Just saw a fb link and I just had to share this. Talk about a fucking awesome way to raise money...these motherfuckers are BRILLIANT.
http://www.ryot.org/motorboat-boobs-...charity/424741
Just saw a fb link and I just had to share this. Talk about a fucking awesome way to raise money...these motherfuckers are BRILLIANT.
http://www.ryot.org/motorboat-boobs-...charity/424741
Don't like what I have to say? I respect that. Go fuck yourself.
that isn't brilliant it's offensive. especially offensive to women how are survivors, imo.
Yeah offensive on several levels. First of all we need more cure and less awareness. The whole month of October is awash in pink crap made by companies trying to make a buck off of people with cancer and those who care about them. Donate your money to research to find treatments and cures. The awareness thing has pretty much topped out. Show me an adult woman who hasn't heard about self exams and mammograms.
:waiting:
She doesn't exist, at least not in the 1st world. Now male breast cancer? That's a different thing. Come up with a way to tell men they are at risk too. We can talk.
And really? Let me grope you and I'll give money to a worthless charity? Sick.
The link doesn't work for me, but I'm assuming from reading it it's something about motorboating?? Is that correct?? If so, I agree with Emmie and Puzzld. How is that supportive? If I had a double mastectomy, how would motorboating support me, my struggle, and lack of boobs to motorboat?

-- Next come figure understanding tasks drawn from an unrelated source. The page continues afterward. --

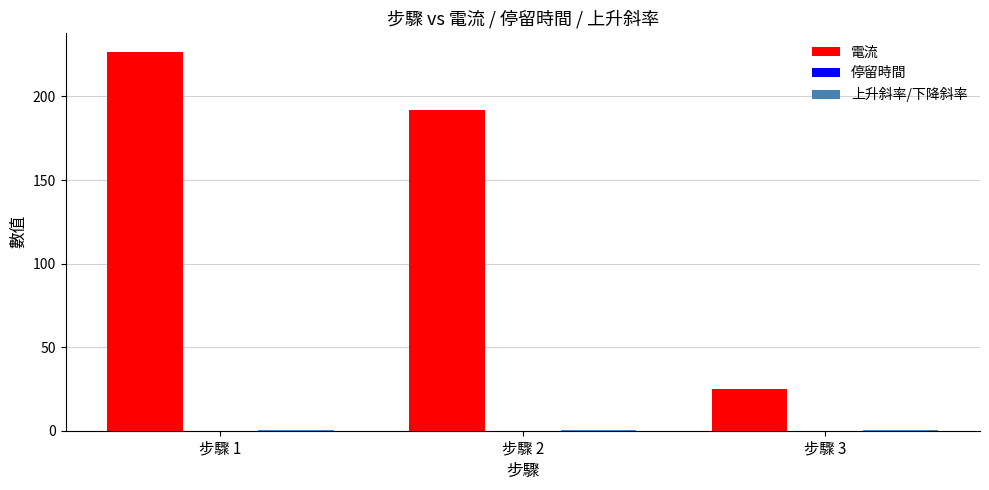

Count the number of data series in this chart.

3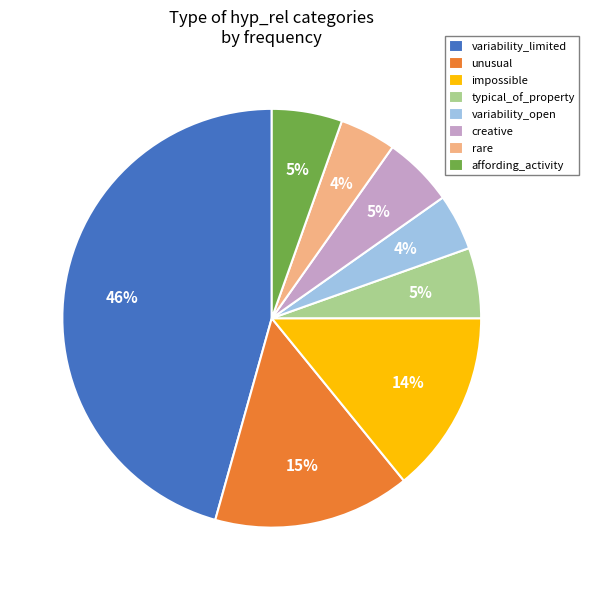

Is the sum of impossible and rare greater than half?

No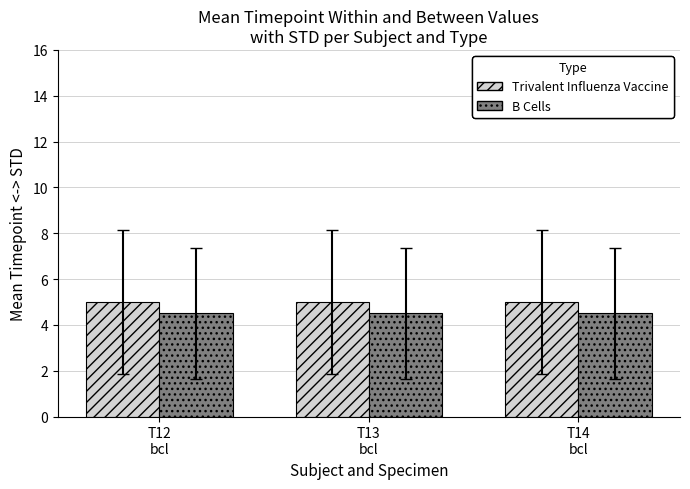

What is the maximum value shown in the chart?

5.0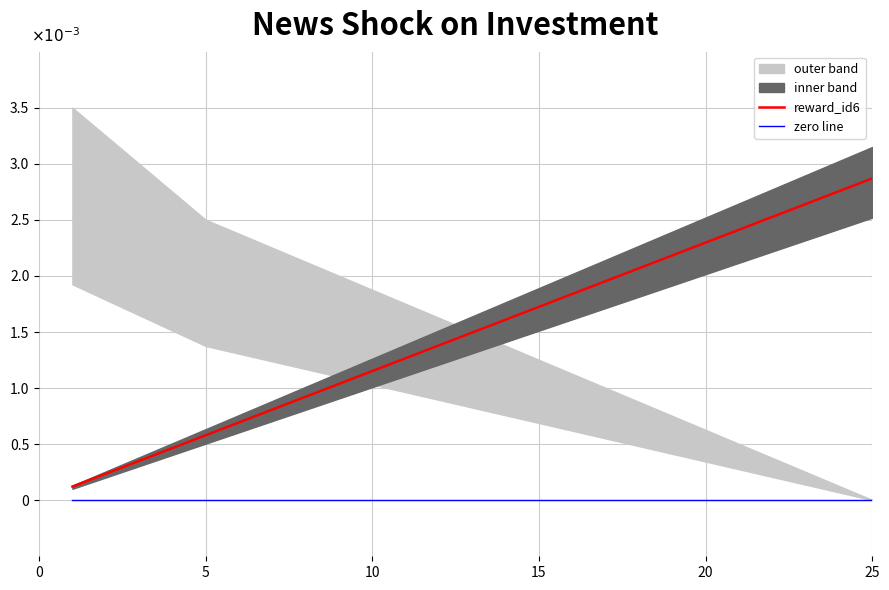

At 5, list the series in order from smallest to largest.

zero line, reward_id6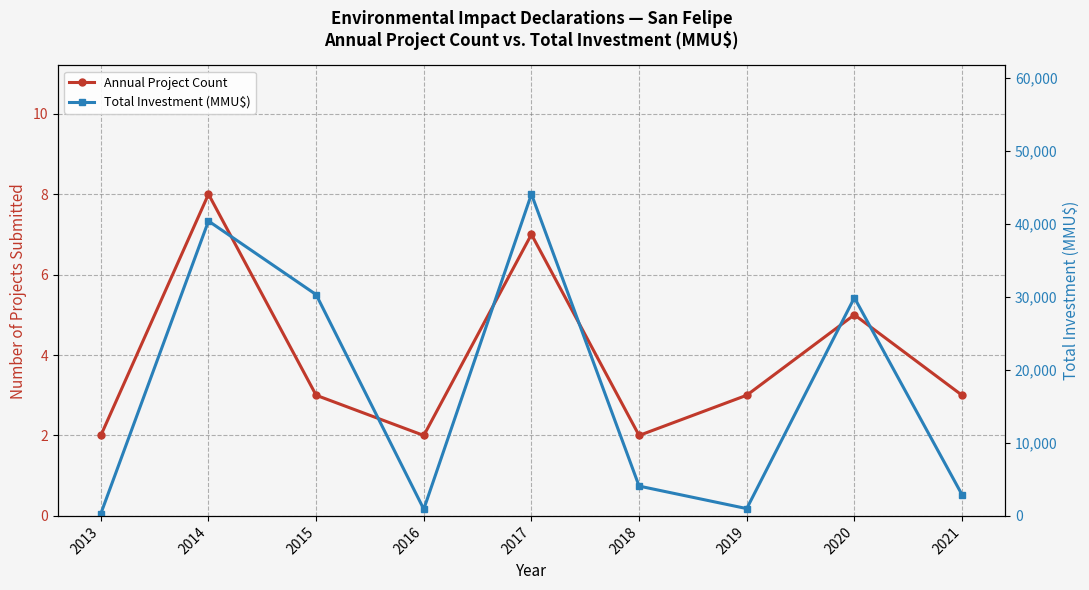

How many lines are shown in the chart?

2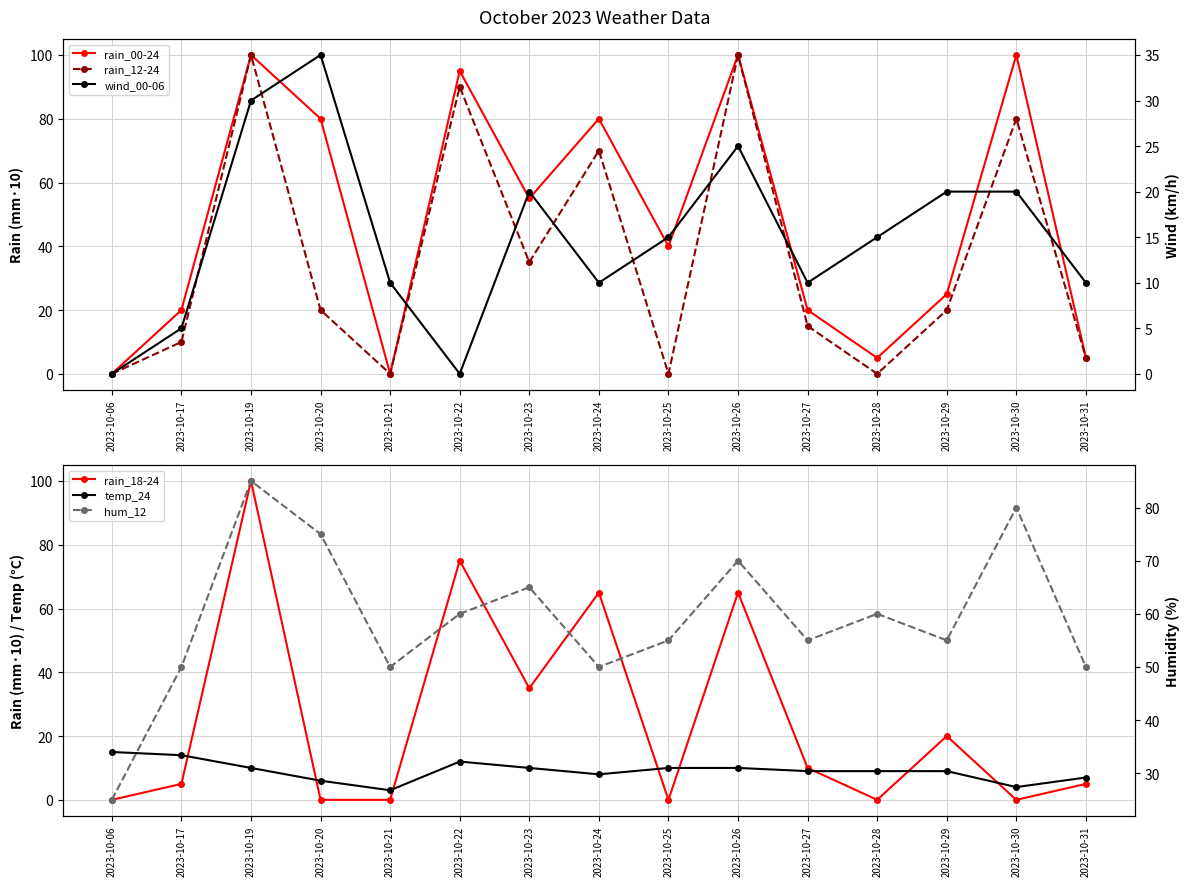

How many data points does each series have?

15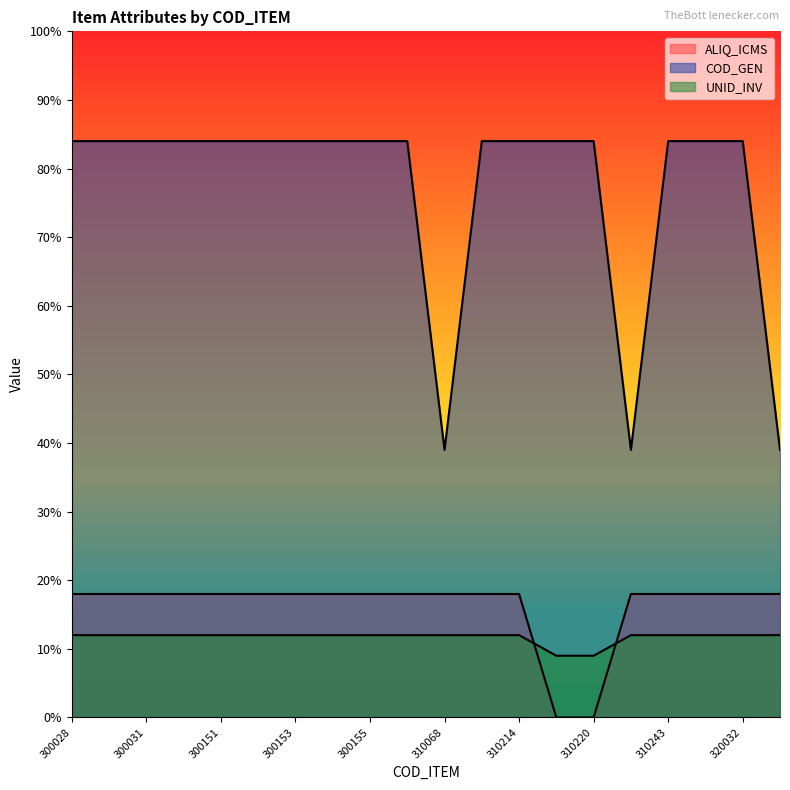

How many lines are shown in the chart?

3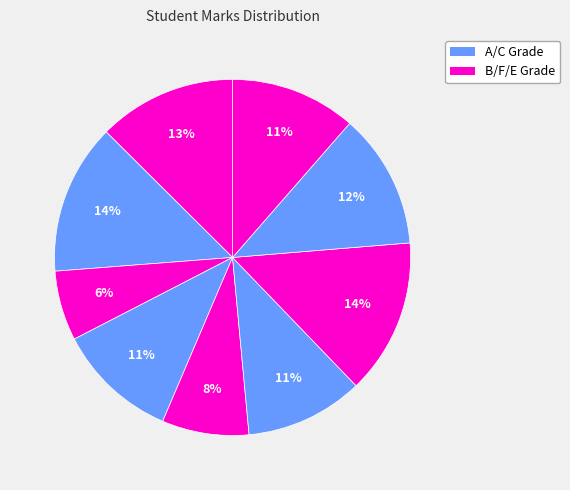

Count the number of slices in the pie.

9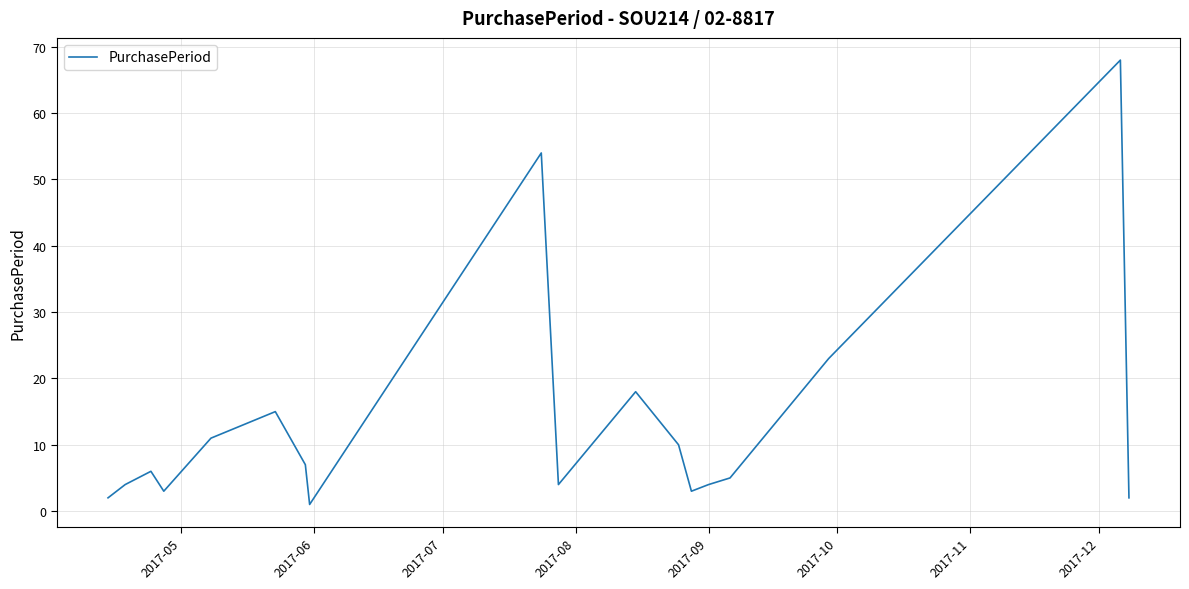

What is the maximum value shown in the chart?

68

Let's start a TeaBagging for Testicular Cancer event. Pissing for Prostate Cancer?
Edit: just saw puzzld's post so now I see it is indeed groping for money. Yuck. Dislike.
Thank you!! Because I know my mom wouldn't feel like this kind of event is representative or respectful to her.
I also have a hard time with most breast cancer events mainly because the money doesn't go towards research as much as just more promotion of breast cancer awareness.
Detection is the most important factor to survival
Yes, a cure is more important, but I have no doubt that raising awareness saves lives.
I'd like to see statistics to see if screenings or detection spikes at this time of year. Hmm.
Actually some are thinking now is that that's kind of a myth. We are detecting more and more very early cancers and yet the death rate really hasn't budged. We are finding tiny little cancers that may or may not have ever presented a threat, and treating everything with huge firepower because we can't tell which cancers will turn deadly and which will just hang out not growing or spreading to any degree for 50-60 years. We've been sold on early detection because it seemed to make sense but the sad fact is cancer doesn't grown in an orderly rational way. The tiny cancer we "caught early" may well have already spread and may even now be spreading though your bones and brain. On the other hand the other cancer, that wasn't caught until it was 10 years old, may never spread at all.
http://blogs.scientificamerican.com/...d-overtreated/
Bubye monthly breast exam!
Yeah, well that may be a little premature. After all we don't have that cure yet, and we don't know which cancers are the nasty deadly spready kind so we still look for em small and treat em aggressively. But we really need cure(s) (because I'm sure there's not just one cure), and better detection. Not only is there a cancer, but what are it's properties...
And really, the monthly self exams are the least objectionable part of the whole process.